Kenmerk R001-1223104BGE-V01

De realisatie van een 150/20kV-station en de aanleg van bijbehorende kabeltracés hebben tijdelijke en blijvende effecten. Tijdelijke effecten treden hoofdzakelijk op tijdens de aanlegfase.

Bijvoorbeeld de tijdelijke verrommeling en verstoring van het landschap als gevolg van de bouwplaats en de open ontgraving voor de kabeltracé. Blijvende effecten zijn effecten die na de realisatie van het 150/20kV-station en de verbinding merkbaar blijven. De beoordeling van de alternatieven richt zich op de permanente effecten van het station en de verbinding.

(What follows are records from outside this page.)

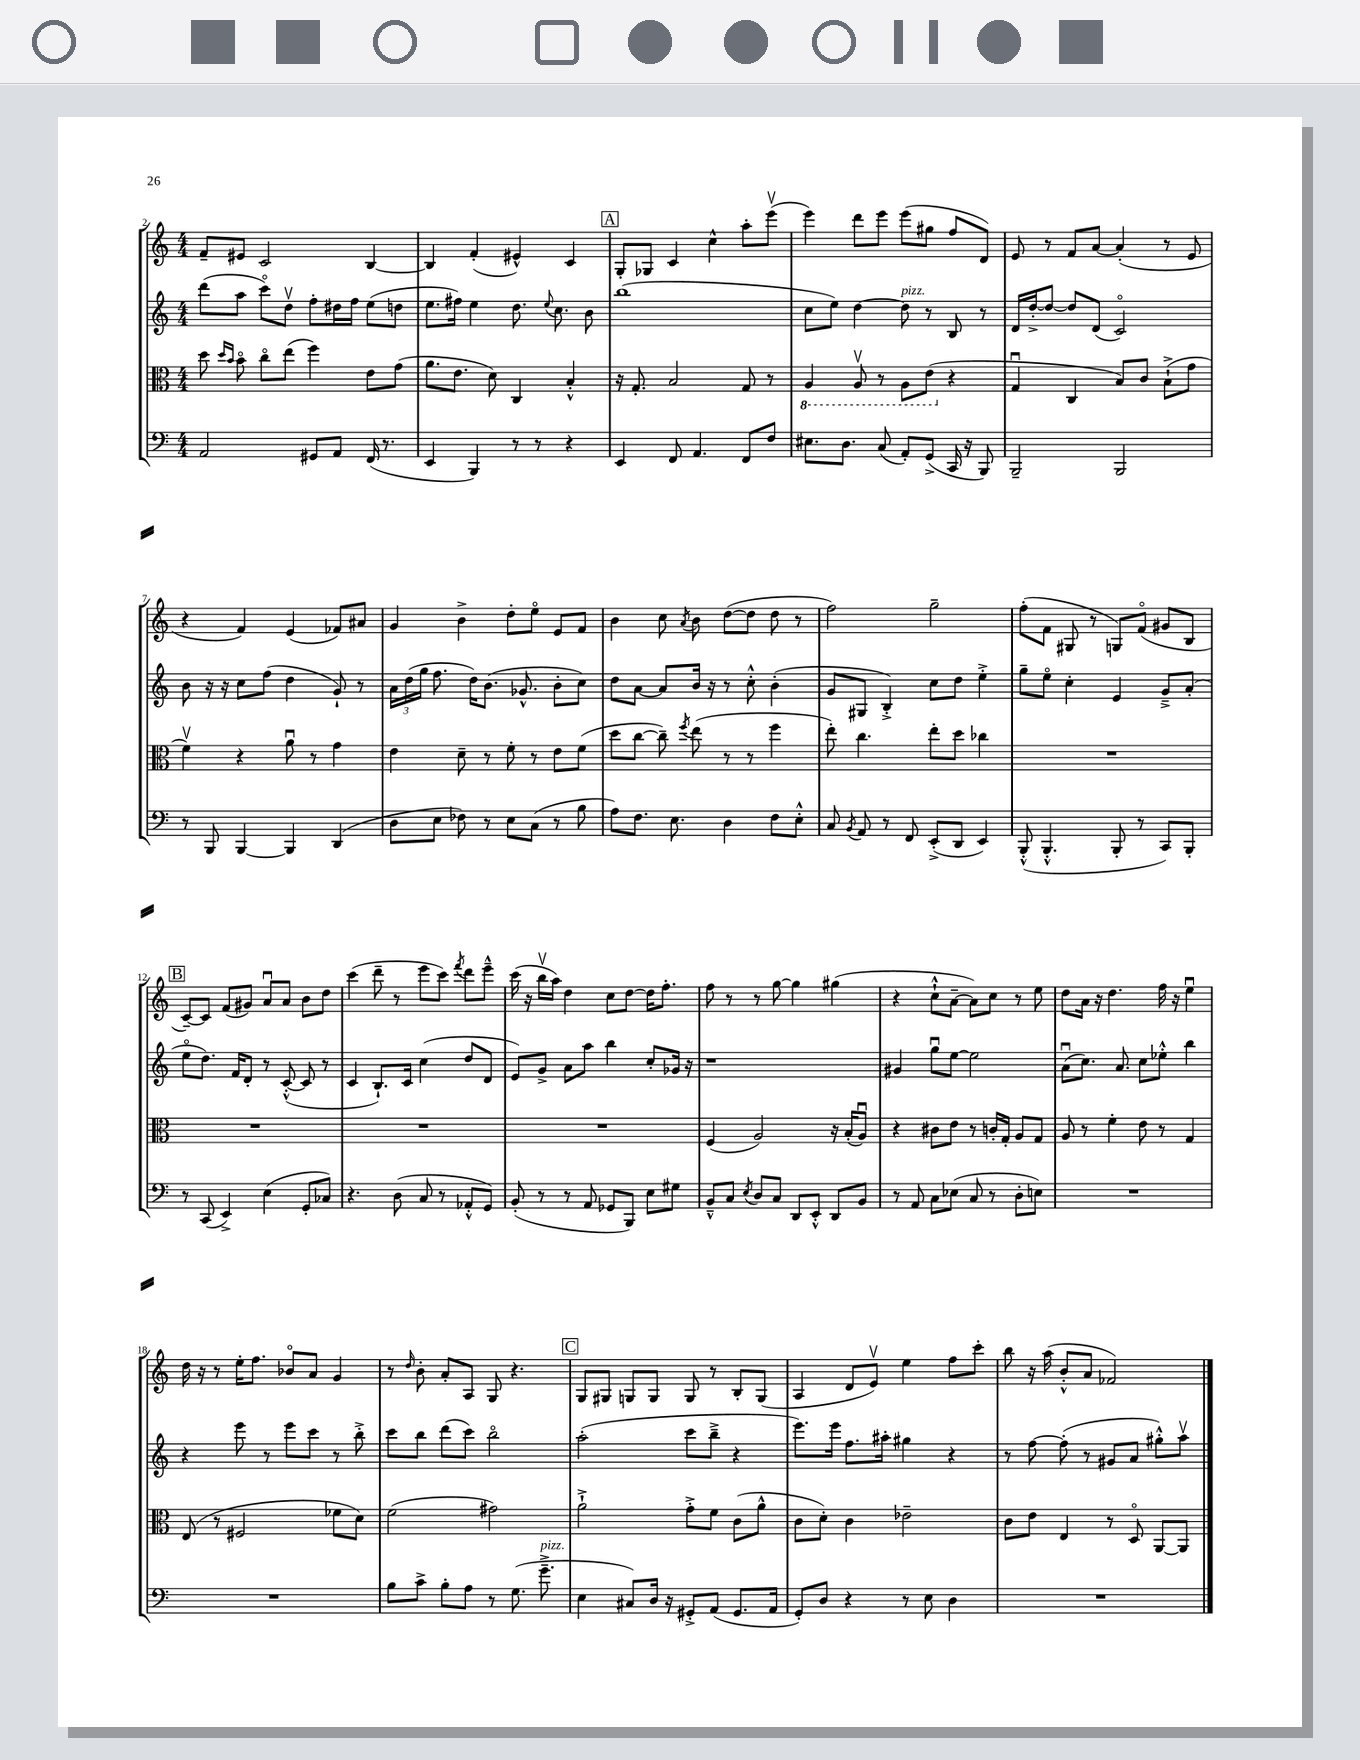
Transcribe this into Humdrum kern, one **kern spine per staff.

**kern	**kern	**kern	**kern
*staff4	*staff3	*staff2	*staff1
*clefF4	*clefC3	*clefG2	*clefG2
*k[]	*k[]	*k[]	*k[]
*M4/4	*M4/4	*M4/4	*M4/4
2AA	8dd	(8ddd	8f~
.	16qqdd	.	.
.	16qqb	.	.
.	8bo	8aa	8e#
.	8cco	8ccco)	2c
.	(8ee	8ddv	.
8GG#	4ff)	8ff'	.
8AA	.	16dd#	.
.	.	16ff	.
(16FF	8e	(8ee	[4B
8.r	.	.	.
.	(8g	8dd	.
=	=	=	=
4EE	8.a	8.ee	4B]
.	8.e	16ff#)	.
4BBB)	.	4ee	(4f'
.	8d)	.	.
8r	4C	8.dd	4e#^^)
8r	.	.	.
.	.	8qqee	.
.	.	8.cc	.
4r	4B'^^	.	4c
.	.	8b	.
=	=	=	=
4EE	16r	(1bb	8G'
.	8.G'	.	.
.	.	.	8G-
8FF	2B	.	4c
4.AA	.	.	.
.	.	.	4cc^^
8FF	8G	.	8aa'
8F	8r	.	(8eeev
=	=	=	=
8.E#	4AA	8cc	4eee)
.	.	8ee)	.
8.D	.	.	.
.	8AAv	[4dd	8ddd
(8C	8r	.	8eee
8AA')	8AA	8dd]	(8eee
(8GG^	(8E	8r	8gg#
16CC	4r	8B	8ff
16r	.	.	.
8BBB)	.	8r	8d)
=	=	=	=
2BBB~	4Gu	16d	8e
.	.	[16dd'^	.
.	.	8dd_	8r
.	4C	8dd]	8f
.	.	(8d	[8a
2BBB	8B)	2co)	(4a']
.	8c	.	.
.	(8B`^	.	8r
.	8g	.	8e
=	=	=	=
8r	4fv)	8b	4r
8BBB	.	16r	.
.	.	16r	.
[4BBB	4r	8cc	4f)
.	.	(8ff	.
4BBB]	8au	4dd	(4e
.	8r	.	.
(4DD	4g	8g`)	8f-)
.	.	8r	8a#
=	=	=	=
8D	4e	24a	4g
.	.	(24dd	.
.	.	24gg	.
8E	.	8.ff	.
8F-)	8d~	.	4b^
.	.	16dd)	.
8r	8r	(8.b	.
8E	8f'	.	8dd'
.	.	8.g-^^	.
(8C	8r	.	8eeo
8r	8e	8b'	8e
8B	(8f	8cc)	8f
=	=	=	=
8A)	8dd	8dd	4b
8.F	[8cc	[8a	.
.	8cc~])	8a]	8cc
8.E	.	.	.
.	8qff	.	8qa
.	(8ee	16b	8b
.	.	16r	.
4D	8r	8r	([8dd
.	8r	8cc'^^	8dd]
8F	4ff	(4b'	8dd
8E'^^	.	.	8r
=	=	=	=
8C	8ee')	8g	2ff)
8qBB	.	.	.
8AA	4.cc	8G#	.
8r	.	4B'^)	.
8FF	.	.	.
(8EE'^	8ee'	8cc	2gg~
8DD	8dd	8dd	.
4EE)	4cc-	4ee'^	.
=	=	=	=
(8BBB'^^	1r	8gg~	(8ff'
4.BBB'^^	.	8eeo	8f
.	.	4cc'	8G#
.	.	.	8r
8BBB'	.	4e	8G)
8r	.	.	(8fo
8CC)	.	8g~^	8g#
8BBB'	.	(8a'	8B
=	=	=	=
8r	1r	8eeo	[8c~)
(8CC	.	8.dd)	8c]
4EE^)	.	.	(8f
.	.	16f	.
.	.	8d'	8g#)
(4E	.	8r	8au
.	.	([8c'^^	8a
8GG'	.	8c]	8b
8C-)	.	8r	8dd
=	=	=	=
4.r	1r	4c	(4ccc
.	.	8.B`)	8ddd~
(8D	.	.	8r
.	.	16c	.
8C	.	(4cc	8eee
8r	.	.	8ccc)
.	.	.	8qfff
8AA-'^^	.	8dd	8ddd
8GG)	.	8d	8eee~^^
=	=	=	=
(8BB'	1r	8e)	(16ccc
.	.	.	16r
8r	.	8g^	16bbv
.	.	.	16aa)
8r	.	8a	4dd
8AA	.	8aa	.
8GG-	.	4bb	8cc
8BBB)	.	.	[8dd
8E	.	8cc'	16dd]
.	.	.	8.ff'
8G#	.	16g-	.
.	.	16r	.
=	=	=	=
8BB~^^	(4F	1r	8ff
8C	.	.	8r
8qE	.	.	.
8D	2A)	.	8r
8C	.	.	[8gg
8DD	.	.	4gg]
8EE'^^	.	.	.
8DD	16r	.	(4gg#
.	(16B'	.	.
8BB	8Au)	.	.
=	=	=	=
8r	4r	4g#	4r
8AA	.	.	.
8C	8c#	8ggu	8cc`^^
(8E-	8e	[8ee	[8a~
8C	8r	2ee]	8a])
8r	16c'	.	8cc
.	16G'	.	.
8D'	8A	.	8r
8E)	8G	.	8ee
=	=	=	=
1r	8A	(8au	8dd
.	8r	8.cc)	16a
.	.	.	16r
.	4f'	.	4.dd
.	.	8.a	.
.	8e	8cc	.
.	8r	8ee-'^^	16ff
.	.	.	16r
.	4G	4bb	4eeu
=	=	=	=
1r	(8E	4r	16dd
.	.	.	16r
.	8r	.	8r
.	2F#	8eee	16ee'
.	.	.	8.ff
.	.	8r	.
.	.	8eee	8b-o
.	.	8ccc	8a
.	8f-	8r	4g
.	8d)	8bb'^	.
=	=	=	=
8B	(2f	8ccc	8r
.	.	.	16qqdd
8c^	.	8bb	8b'
8B'	.	(8ddd	8a'
8A	.	8ccc)	8A
8r	2g#)	2bbo	8G
(8.G	.	.	4.r
8.g~^	.	.	.
=	=	=	=
4E	2a`^	(2aa'	8G
.	.	.	8G#
8C#)	.	.	8G
16D	.	.	8G
16r	.	.	.
8GG#'^	8g'^	8ccc	8G
(8AA	8f	8bb~^	8r
8.GG#	(8c	4r	8B'
.	8a^^	.	(8G
16AA	.	.	.
=	=	=	=
8GG')	8c	8.eee)	4A
8D	8d')	.	.
.	.	16eee	.
4r	4c	8.ff	8d
.	.	.	8ev)
.	.	16aa#'	.
8r	2e-~	4gg#	4ee
8E	.	.	.
4D	.	4r	8ff
.	.	.	8ccc'
=	=	=	=
1r	8c	8r	8bb
.	8e	[8ff	16r
.	.	.	(16aa
.	4E	(8ff']	8b'^^
.	.	8r	8a
.	8r	8g#	2f-)
.	8Do	8a	.
.	[8AA	8gg#'^^)	.
.	8AA]	8aav	.
==	==	==	==
*-	*-	*-	*-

Hieronder zijn de zoekgebieden per uitgangspunt uit de Leidraad Landschap en Cultuurhistorie beoordeeld. De beoordeling vindt plaats op twee niveau’s regionaal en lokaal. Bij de beoordeling op regionaal niveau wordt gebruik gemaakt van het begrip gebiedskarakteristiek. Op lokaal niveau wordt het effect van het transformatiestation op specifieke cultuurhistorische waarden beoordeeld. Daarnaast wordt het effect op de aardkundige waarden van de Wieringermeer (ad A) afzonderlijk beoordeeld,

Beoordeling effecten op de gebiedskarakteristiek

De gebiedskarakteristiek wordt bepaald door twee factoren. De eerste bepalende factor is de functie van het landschap en de activiteiten die daarbij horen. Het gaat hierbij om het landgebruik dat in een bepaald gebied te zien, en vanuit de historie, terug te zien is. Zo zal het 150/20kV-station in een agrarisch productiegebied een ander effect op landschap hebben dan in een natuurgebied. Aangezien echter alle locaties gelegen zijn in agrarisch productieland, zijn de effecten van de acht zoekgebieden op dit criterium niet onderscheidend van elkaar. De tweede bepalende factor is de ruimtelijke structuur, bijvoorbeeld de openheid van het landschap en de lijnen zoals watergangen, dijken en wegen. Op deze factor kunnen de effecten, gezien de situering van de acht zoekgebieden, wel onderscheidend zijn. Specifiek zal het voornemen worden beoordeeld op de volgende kernkwaliteiten en structuren zoals ook beschreven in de Leidraad:

• A) Beïnvloeding van de kernkwaliteiten in het landschap, te weten de robuuste geometrische en driehoekige webstructuur als uiting van een totaalontwerp

• B) Beïnvloeding van de kenmerkende kwaliteiten van de bestaande dorpsstructuur, te weten de vaartdorpen ingericht langs de structurerende watergangen met een centraal ligging in de Wieringermeer op die locaties die minder efficiënt te verkavelen waren (zie figuur 3.8).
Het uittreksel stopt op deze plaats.